Glückskunde für Erwachsene

Eine kleine „Glückskunde für Erwachsene“ findet sich im zweiten Teil des Buches, die mithilfe vieler kleiner Beispiele leicht erklärt, wie Glück entsteht. Und so erfährt die Leserin bzw. der Leser, dass die Netzwerke und Verschaltungen im Gehirn sich erst im Laufe seiner Herausbildung individuell angelegen und stabilisieren. Was Menschen glücklich macht oder was als Glück individuell bewertet wird, hängt nämlich entscheidend von den Erfahrungen ab. Wir entwickeln also zum Beispiel mit sicheren emotionalen Bindungen oder auch trennenden Enttäuschungen, mit dem „Vorbild“ erstrebenswerter Werte oder auch negativer Erlebnisse im Gehirn die ureigene Vorstellung von Glück. Die Autoren betonen, dass das Gehirn allerdings „zeitlebens lernfähig“ und „ständig im Umbau ist“, sodass auch schlechte Erfahrungen nicht für immer eingebrannt sind, sondern mit entsprechenden Perspektivwechseln positiv verändert werden können.

Datensätze:
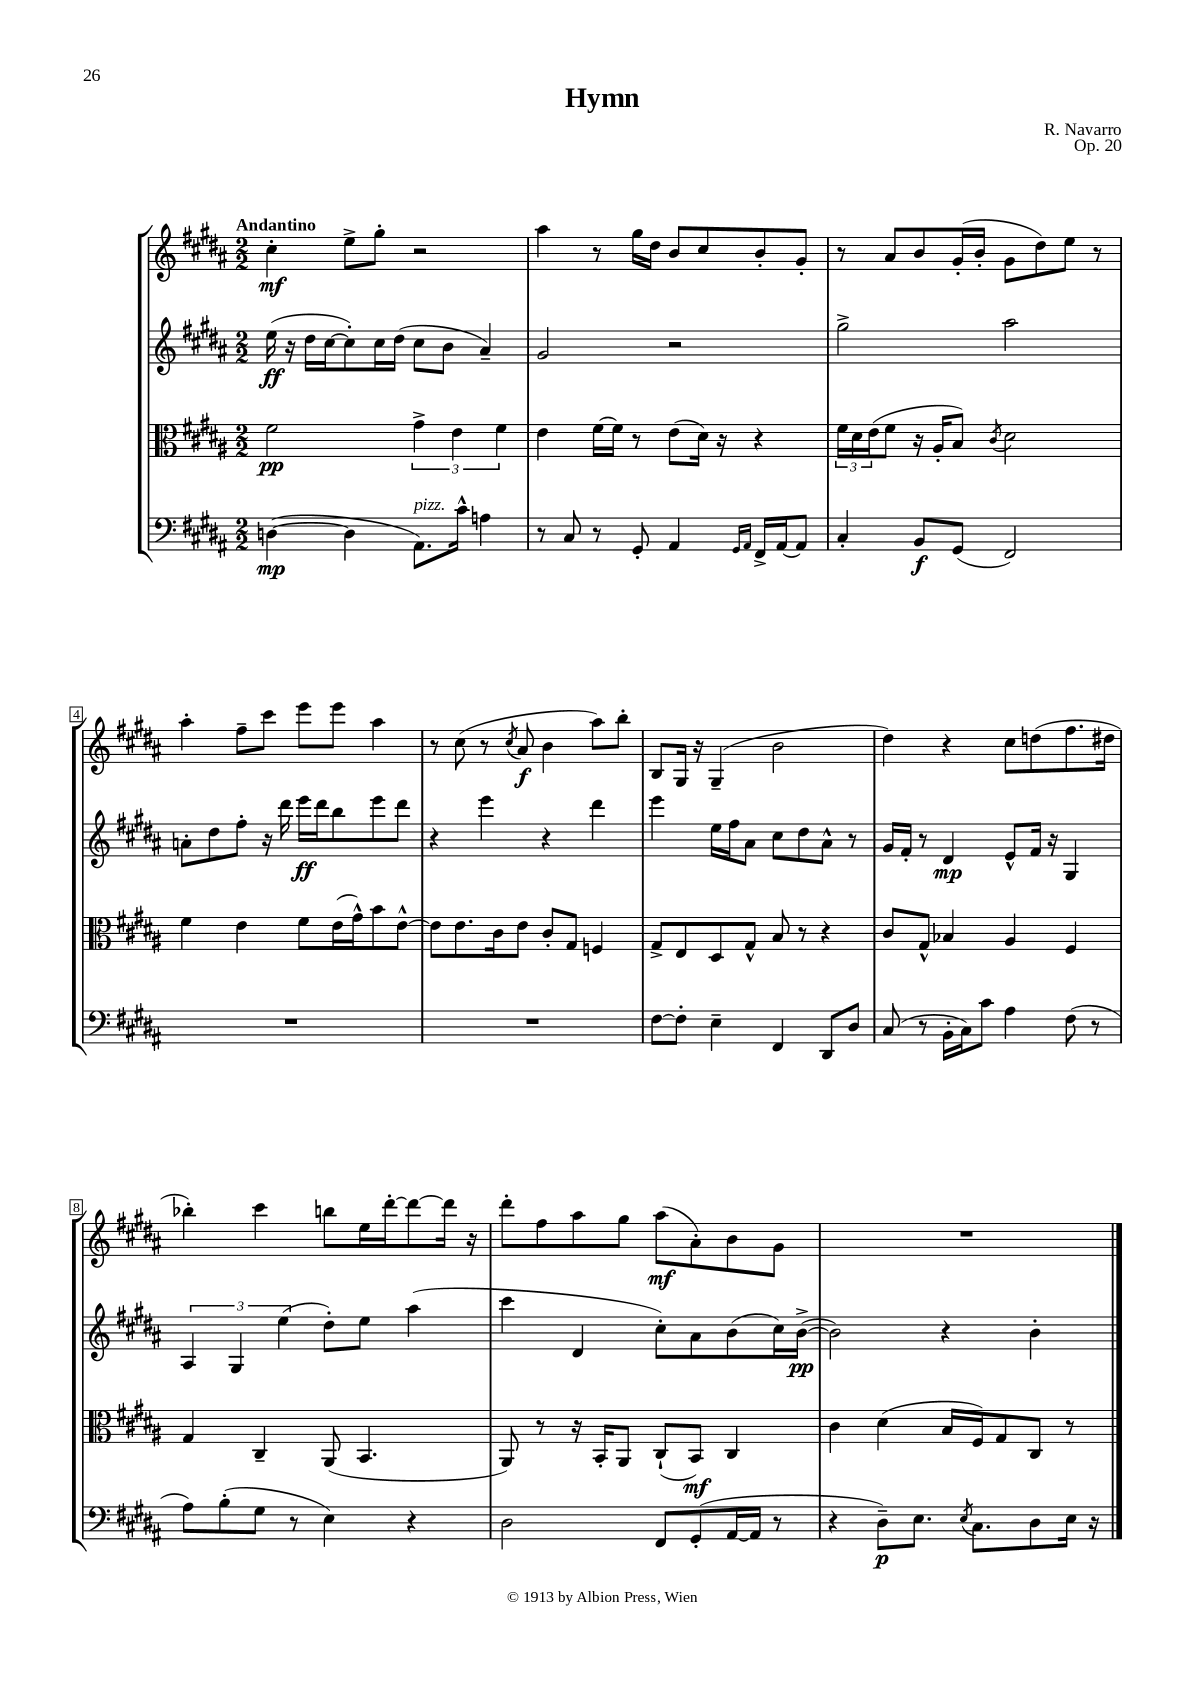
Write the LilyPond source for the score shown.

...

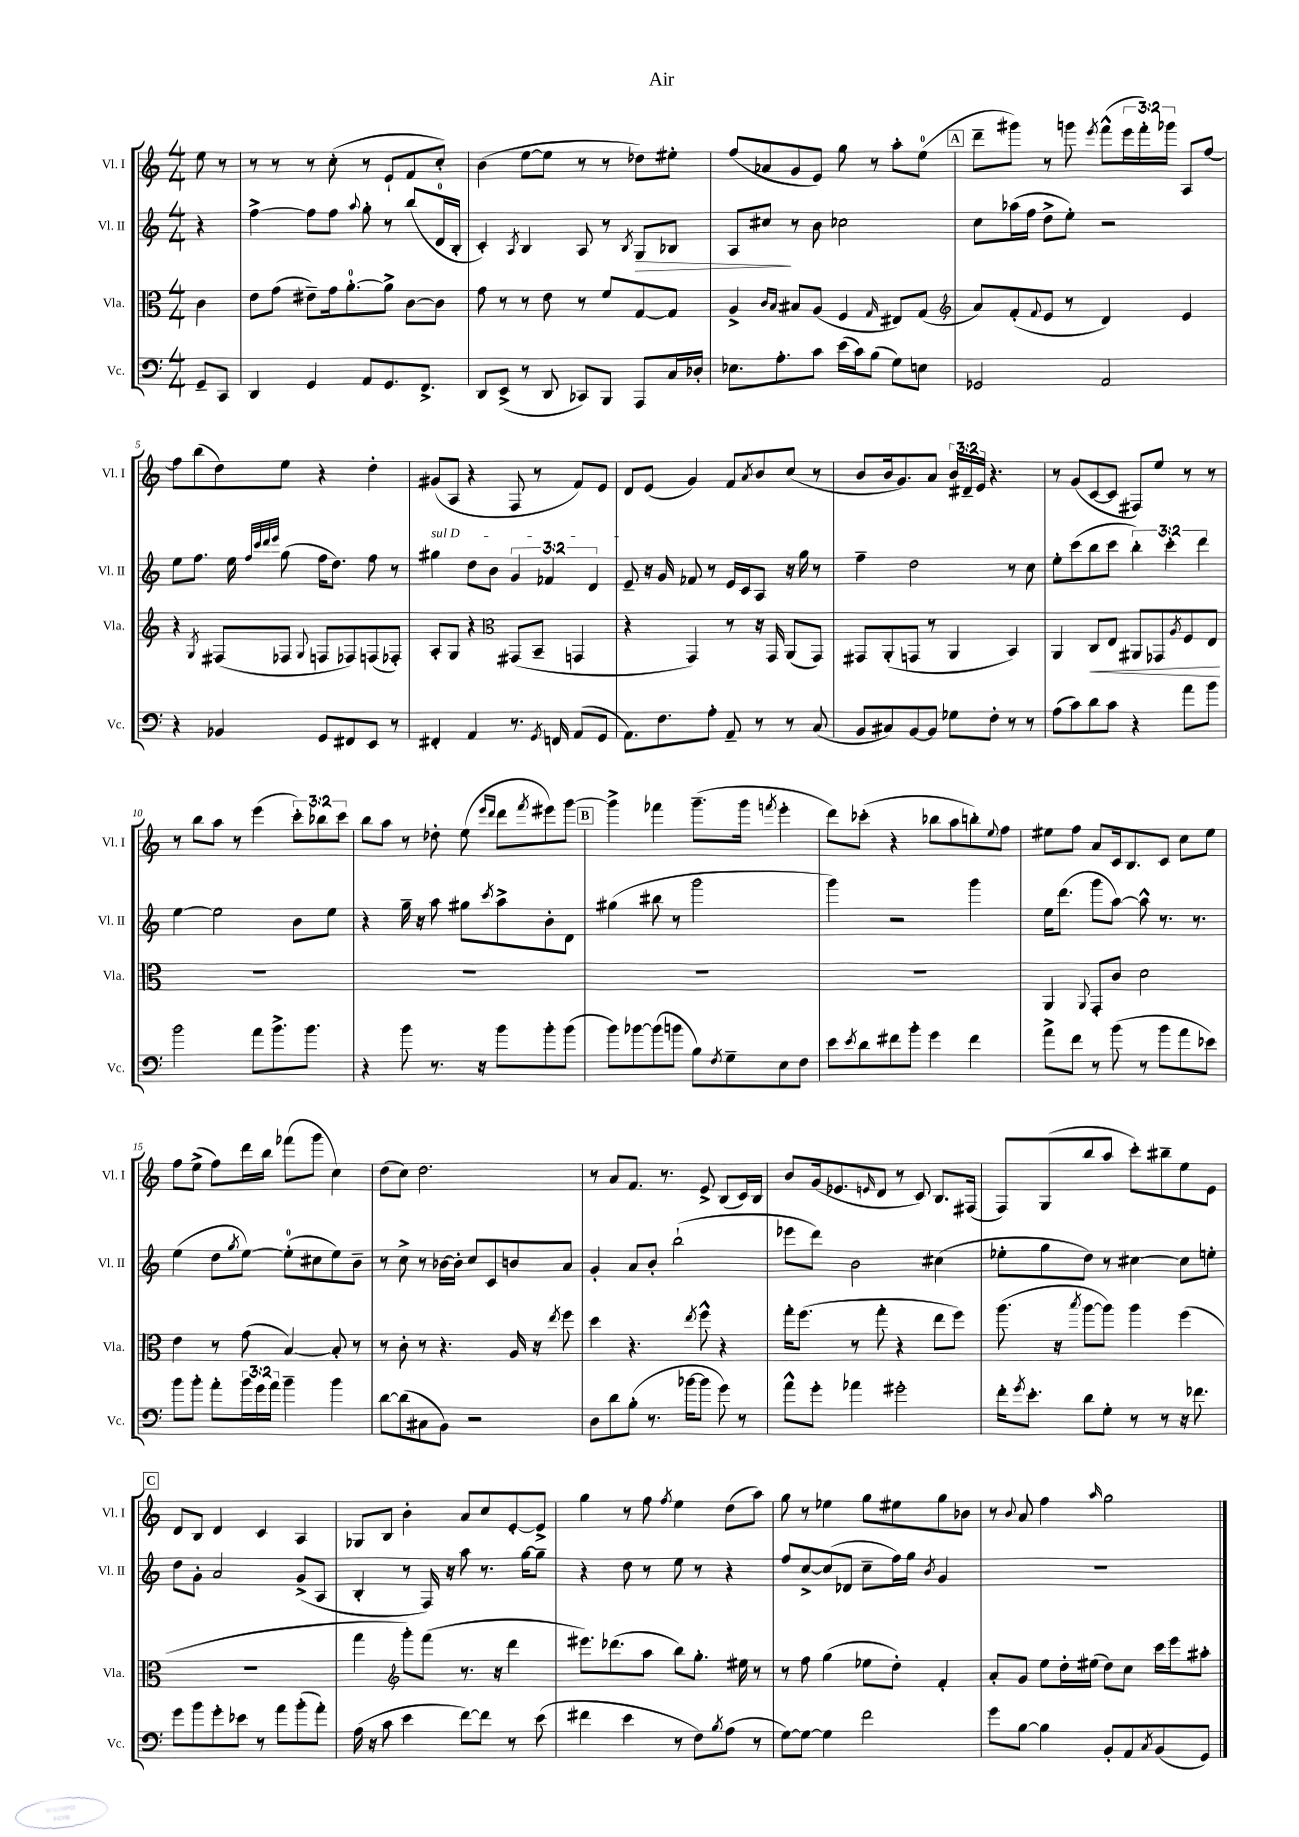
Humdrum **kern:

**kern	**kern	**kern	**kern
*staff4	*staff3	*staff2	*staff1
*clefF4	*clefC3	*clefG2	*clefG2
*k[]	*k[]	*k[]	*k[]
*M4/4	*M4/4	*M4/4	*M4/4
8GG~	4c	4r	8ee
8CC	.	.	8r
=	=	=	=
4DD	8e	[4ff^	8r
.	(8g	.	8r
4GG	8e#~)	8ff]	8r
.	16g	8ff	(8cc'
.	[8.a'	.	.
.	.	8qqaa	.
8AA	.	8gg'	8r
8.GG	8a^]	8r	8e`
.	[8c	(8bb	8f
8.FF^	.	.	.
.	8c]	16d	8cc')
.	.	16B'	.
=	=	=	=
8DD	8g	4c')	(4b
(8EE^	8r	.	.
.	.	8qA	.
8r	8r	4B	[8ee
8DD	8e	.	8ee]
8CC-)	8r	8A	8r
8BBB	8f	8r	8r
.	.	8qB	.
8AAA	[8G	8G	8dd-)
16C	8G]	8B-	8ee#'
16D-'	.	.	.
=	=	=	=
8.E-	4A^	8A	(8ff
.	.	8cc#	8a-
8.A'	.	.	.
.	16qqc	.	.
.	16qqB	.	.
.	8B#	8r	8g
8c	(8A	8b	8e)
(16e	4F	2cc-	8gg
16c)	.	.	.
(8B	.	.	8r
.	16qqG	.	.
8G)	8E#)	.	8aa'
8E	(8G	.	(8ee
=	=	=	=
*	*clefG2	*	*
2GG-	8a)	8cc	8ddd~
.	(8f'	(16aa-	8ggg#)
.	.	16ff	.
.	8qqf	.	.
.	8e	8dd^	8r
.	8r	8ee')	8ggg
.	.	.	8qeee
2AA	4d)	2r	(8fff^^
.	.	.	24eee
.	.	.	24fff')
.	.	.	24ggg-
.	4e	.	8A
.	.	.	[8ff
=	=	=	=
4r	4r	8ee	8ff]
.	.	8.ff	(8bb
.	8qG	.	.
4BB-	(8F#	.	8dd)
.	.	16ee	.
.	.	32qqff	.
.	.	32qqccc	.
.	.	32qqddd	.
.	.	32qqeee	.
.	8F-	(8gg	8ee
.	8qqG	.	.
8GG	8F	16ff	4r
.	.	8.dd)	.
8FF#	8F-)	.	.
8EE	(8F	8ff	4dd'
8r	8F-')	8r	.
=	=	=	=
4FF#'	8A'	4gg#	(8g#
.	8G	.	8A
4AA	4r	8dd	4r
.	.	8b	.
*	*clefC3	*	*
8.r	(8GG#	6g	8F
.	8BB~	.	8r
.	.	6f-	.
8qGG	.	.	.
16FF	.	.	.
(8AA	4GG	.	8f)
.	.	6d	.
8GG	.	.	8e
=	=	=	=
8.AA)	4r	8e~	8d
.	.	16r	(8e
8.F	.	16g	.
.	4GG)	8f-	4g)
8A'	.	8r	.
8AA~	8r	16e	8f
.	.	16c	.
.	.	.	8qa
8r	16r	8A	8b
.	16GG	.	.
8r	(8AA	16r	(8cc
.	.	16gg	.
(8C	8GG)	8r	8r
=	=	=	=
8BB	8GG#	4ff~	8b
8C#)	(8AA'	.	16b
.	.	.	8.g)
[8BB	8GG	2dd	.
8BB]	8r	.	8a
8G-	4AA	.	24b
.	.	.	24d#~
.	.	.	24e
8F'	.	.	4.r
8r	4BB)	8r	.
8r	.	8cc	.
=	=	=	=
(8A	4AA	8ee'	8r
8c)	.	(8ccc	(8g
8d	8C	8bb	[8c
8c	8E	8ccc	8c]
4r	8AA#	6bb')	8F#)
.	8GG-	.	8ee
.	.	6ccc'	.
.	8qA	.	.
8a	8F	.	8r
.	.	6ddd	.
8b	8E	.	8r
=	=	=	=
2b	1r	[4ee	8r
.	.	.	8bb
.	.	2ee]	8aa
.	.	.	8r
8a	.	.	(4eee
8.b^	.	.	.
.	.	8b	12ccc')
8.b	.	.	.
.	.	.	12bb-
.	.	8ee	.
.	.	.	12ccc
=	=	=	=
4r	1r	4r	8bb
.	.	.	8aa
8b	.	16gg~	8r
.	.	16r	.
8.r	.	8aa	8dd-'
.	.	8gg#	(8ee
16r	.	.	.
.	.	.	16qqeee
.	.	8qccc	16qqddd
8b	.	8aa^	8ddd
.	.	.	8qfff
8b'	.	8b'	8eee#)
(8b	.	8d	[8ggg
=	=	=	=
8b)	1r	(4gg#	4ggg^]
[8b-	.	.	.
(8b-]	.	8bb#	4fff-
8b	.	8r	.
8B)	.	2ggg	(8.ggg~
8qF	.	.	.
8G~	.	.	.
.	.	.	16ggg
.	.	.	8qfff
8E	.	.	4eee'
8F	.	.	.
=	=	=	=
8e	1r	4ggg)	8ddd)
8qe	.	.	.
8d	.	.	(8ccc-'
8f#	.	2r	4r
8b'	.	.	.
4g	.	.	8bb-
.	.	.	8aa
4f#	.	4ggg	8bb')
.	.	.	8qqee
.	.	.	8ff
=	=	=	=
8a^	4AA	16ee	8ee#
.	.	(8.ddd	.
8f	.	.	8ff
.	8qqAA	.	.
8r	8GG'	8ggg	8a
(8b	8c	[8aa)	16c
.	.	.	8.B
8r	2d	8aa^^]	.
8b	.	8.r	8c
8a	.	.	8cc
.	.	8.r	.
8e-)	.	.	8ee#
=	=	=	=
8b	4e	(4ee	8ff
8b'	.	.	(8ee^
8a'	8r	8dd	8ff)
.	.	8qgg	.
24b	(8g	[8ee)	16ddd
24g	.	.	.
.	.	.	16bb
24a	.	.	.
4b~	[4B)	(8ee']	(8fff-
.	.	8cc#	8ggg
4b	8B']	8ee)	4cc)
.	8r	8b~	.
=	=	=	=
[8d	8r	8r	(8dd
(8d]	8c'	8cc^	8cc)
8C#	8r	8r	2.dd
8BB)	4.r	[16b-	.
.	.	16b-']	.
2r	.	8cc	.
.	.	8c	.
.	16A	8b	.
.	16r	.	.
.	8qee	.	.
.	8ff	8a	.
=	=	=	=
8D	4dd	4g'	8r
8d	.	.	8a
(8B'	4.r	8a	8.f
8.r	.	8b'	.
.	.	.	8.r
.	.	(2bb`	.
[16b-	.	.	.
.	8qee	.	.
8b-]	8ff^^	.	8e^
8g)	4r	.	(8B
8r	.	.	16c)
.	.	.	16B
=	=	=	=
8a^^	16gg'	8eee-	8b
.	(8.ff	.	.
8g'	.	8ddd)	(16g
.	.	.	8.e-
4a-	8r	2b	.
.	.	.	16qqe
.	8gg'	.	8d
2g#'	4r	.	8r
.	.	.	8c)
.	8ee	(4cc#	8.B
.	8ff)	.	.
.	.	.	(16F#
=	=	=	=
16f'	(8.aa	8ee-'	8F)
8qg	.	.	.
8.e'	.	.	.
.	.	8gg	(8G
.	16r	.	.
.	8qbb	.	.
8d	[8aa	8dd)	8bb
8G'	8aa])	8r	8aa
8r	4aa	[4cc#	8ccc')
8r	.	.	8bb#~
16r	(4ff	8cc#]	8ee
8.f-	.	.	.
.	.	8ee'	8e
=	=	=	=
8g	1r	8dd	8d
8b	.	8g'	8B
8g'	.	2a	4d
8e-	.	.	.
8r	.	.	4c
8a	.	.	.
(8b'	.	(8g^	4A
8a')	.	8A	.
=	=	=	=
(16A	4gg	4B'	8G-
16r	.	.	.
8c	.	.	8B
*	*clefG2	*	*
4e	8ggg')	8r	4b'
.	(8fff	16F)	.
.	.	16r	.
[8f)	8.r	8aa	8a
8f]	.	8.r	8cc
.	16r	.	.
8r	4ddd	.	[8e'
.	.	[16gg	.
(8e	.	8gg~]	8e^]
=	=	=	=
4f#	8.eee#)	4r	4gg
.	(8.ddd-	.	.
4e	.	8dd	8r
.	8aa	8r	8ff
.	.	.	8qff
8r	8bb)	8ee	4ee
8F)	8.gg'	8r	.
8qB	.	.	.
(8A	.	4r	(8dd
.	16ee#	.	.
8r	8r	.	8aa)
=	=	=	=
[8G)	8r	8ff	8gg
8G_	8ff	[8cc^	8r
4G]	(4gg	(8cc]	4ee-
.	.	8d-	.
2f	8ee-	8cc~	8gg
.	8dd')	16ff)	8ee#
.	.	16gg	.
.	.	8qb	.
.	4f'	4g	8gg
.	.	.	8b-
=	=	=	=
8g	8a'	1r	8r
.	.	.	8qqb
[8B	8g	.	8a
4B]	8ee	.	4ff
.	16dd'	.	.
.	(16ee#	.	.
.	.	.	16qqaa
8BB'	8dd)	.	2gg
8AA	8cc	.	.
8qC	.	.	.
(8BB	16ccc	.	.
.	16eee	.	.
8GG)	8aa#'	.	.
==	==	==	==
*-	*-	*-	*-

Schriftliche Aufgabe: Führe den Auszug über die Glückskunde für Erwachsene im Anschluss an seinen letzten Satz fort.

Schriftliche Antwort:
Allerdings, so Hüther und Michels, gibt es einen wesentlichen Auslöser für Glück, und das ist nicht nur der Mix aus schönen und schlechten Erfahrungen, sondern auch das Zusammenspiel mit anderen Menschen:

„Wenn wir (…) auf diesem Planeten überleben wollen, müssen wir lernen, unser Zusammenleben konstruktiver als bisher zu gestalten: miteinander statt gegeneinander, verbinden statt trennend, achtsam statt rücksichtslos.“

Und: „Wir müssen selbst herausfinden, worauf es im Leben ankommt und wie es gelingen kann, ein glücklicher Mensch zu werden.“

Es genügt also nicht, dass wir unreflektiert die Erfahrungen anderer in unser Bewusstsein implementieren und diese dann gar nicht selbst zu machen brauchen, denn „auf dieser (eigenen) Suche „lernen wir, wie etwas geht, aber auch, wie etwas nicht geht“. Ein hervorragendes Potenzial für das Nicht-glücklich-sein ist auch eine Art Stillstand, ein Beharren auf bereits gemachte Erfahrungen bzw. der Unwille, sich auf neue, vielleicht abenteuerliche Erfahrungen, einzulassen: „Statt mit unseren Vorstellungen, müssen wir uns wieder mit unserer eigenen Lebendigkeit verbinden, mit unserer Entdeckerfreude und Gestaltungslust.“

„Deshalb“, so die Autoren, „sind Kinder glücklicher als (die meisten) Erwachsenen, jedenfalls so lange, bis sie beim Hineinwachsen in die Lebenswelt, die wir für sie als Erwachsene gestalten, immer deutlicher erfahren, wie schwer es ist, dazugehören zu dürfen, ohne sich dafür verbiegen oder gar selbst verleugnen zu müssen.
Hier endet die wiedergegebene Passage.